How our trips are funded
For now, our projects are primarily funded by the participants. This allows CoDA to provide design expertise and collaborative solutions at no expense to the communities we work with.
However we are always looking for supporting partners! Have you got an idea for a project? Would you like to put something together for a group? We’ve got lots of ideas.
Who we are
CoDesign Abroad (CoDA) was founded in 2016 is dedicated to connecting creatives and participants with social enterprises abroad.
Kirsten White, the driving force behind CoDA, has been an active member of Canada’s design community for almost three decades. As an industrial designer, she creates practical and thoughtful product designs. Her furniture is found at some of the world’s most prestigious spaces, including London’s Canary Wharf and the J. Paul Getty Museum in Los Angeles. During the past decade, Kirsten has travelled professionally to Indonesia, Peru, and China to explore how to combine the world of mass-produced design and the work of individual makers and craftspeople to offer better, more sustainable products and careers. Since 2004, she has taught at OCAD University and Sheridan College in Toronto Canada. Kirsten’s experience in teaching, facilitation and design thinking leadership in combination with her practical skills, helps guide those she works with towards tangible outcomes. When not sharing her passion for design, she can be found gallivanting across the globe with her family.

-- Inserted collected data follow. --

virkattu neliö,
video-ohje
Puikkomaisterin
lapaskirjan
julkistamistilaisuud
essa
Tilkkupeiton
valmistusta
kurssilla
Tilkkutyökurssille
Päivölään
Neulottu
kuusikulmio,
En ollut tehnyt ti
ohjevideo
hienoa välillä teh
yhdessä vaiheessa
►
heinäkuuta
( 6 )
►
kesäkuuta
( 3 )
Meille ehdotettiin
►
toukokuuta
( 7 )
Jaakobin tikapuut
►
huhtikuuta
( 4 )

Steve Brearton is a Toronto writer who began working as a journalist at Maclean’s magazine and later chose to pursue a career as a freelance magazine writer. Since then, he has been a contributing writer for Toronto Life, Chatelaine, Today’s Parent, Spacing magazine and Report on Business magazine, among others, and has written columns, features and shorter items for many, many more publications. He has been nominated for 15 National Magazine awards, winning three gold and two silver awards, and finds time to work as a policy and communications specialist at the Catherine Donnelly Foundation.
Connie Chisholm has extensive teaching experience in the fields of designing and making, having taught at Sheridan College’s furniture program for ten years and more recently, the industrial Design program at OCAD University. Connie is also the principal of Codesign, a social enterprise that brings post-secondary design students together with Canadian communities to work on projects of mutual benefit at a local level. Connie has travelled extensively in North America, Australia, Europe and West Africa, which included a six-month placement volunteering in a small rural village in The Gambia.

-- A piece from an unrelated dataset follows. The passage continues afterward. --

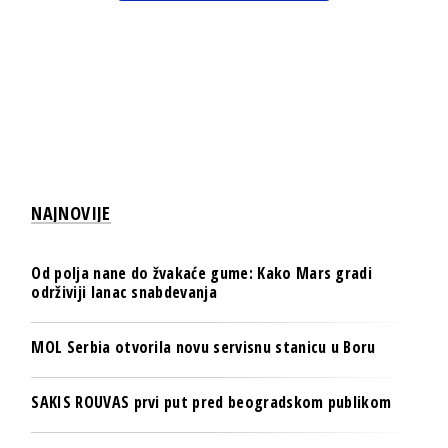
NAJNOVIJE
Od polja nane do žvakaće gume: Kako Mars gradi
održiviji lanac snabdevanja
MOL Serbia otvorila novu servisnu stanicu u Boru
SAKIS ROUVAS prvi put pred beogradskom publikom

Ben Durrell is a designer and an educator. His work—rooted in contemporary, conceptual design—remains accessible, playful, and often appears as furniture. Ben designed and produced exhibits at the Boston Children’s Museum and led the 3-D design studio at Artists for Humanity, where he also taught and mentored youth. He is an instructor at the Massachusetts College of Art and Design and a visiting critic at Wentworth Institute of Technology. His diverse body of work includes custom furniture, exhibition design, institutional and corporate furnishings, product design and development, and countless impromptu playthings for his and his friends’ children.

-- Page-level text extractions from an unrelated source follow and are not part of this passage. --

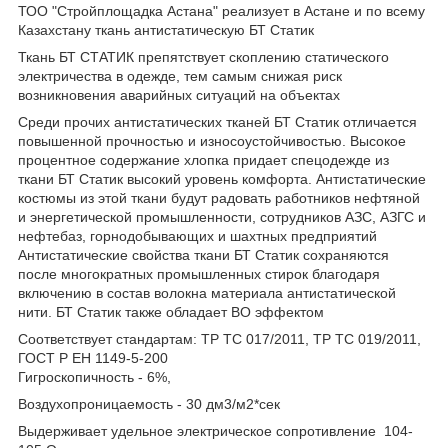
ТОО "Стройплощадка Астана" реализует в Астане и по всему
Казахстану ткань антистатическую БТ Статик
Ткань БТ СТАТИК препятствует скоплению статического
электричества в одежде, тем самым снижая риск
возникновения аварийных ситуаций на объектах
Среди прочих антистатических тканей БТ Статик отличается
повышенной прочностью и износоустойчивостью. Высокое
процентное содержание хлопка придает спецодежде из
ткани БТ Статик высокий уровень комфорта. Антистатические
костюмы из этой ткани будут радовать работников нефтяной
и энергетической промышленности, сотрудников АЗС, АЗГС и
нефтебаз, горнодобывающих и шахтных предприятий
Антистатические свойства ткани БТ Статик сохраняются
после многократных промышленных стирок благодаря
включению в состав волокна материала антистатической
нити. БТ Статик также обладает ВО эффектом
Соответствует стандартам: ТР ТС 017/2011, ТР ТС 019/2011,
ГОСТ Р ЕН 1149-5-200
Гигроскопичность - 6%,
Воздухопроницаемость - 30 дм3/м2*сек
Выдерживает удельное электрическое сопротивление 104-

Dylan Horvath is Founder & Chief Product Officer at Cortex Design in Toronto. A co-inventor on 11 utility patents (and counting), Dylan was recognized with a Bold Epic Innovator X-Prize among other awards. His work has appeared in Popular Science, The Huffington Post, The Globe and Mail, Forbes, and Canadian Business’s Fastest Growing Companies. He is a board member and Director of Industrial Relations for the Association for Industrial Designers of Ontario (ACIDO) and a regular speaker at events where he advocates for the power of design to expand human capability. Dylan holds a degree in Systems Design Engineering from the University of Waterloo.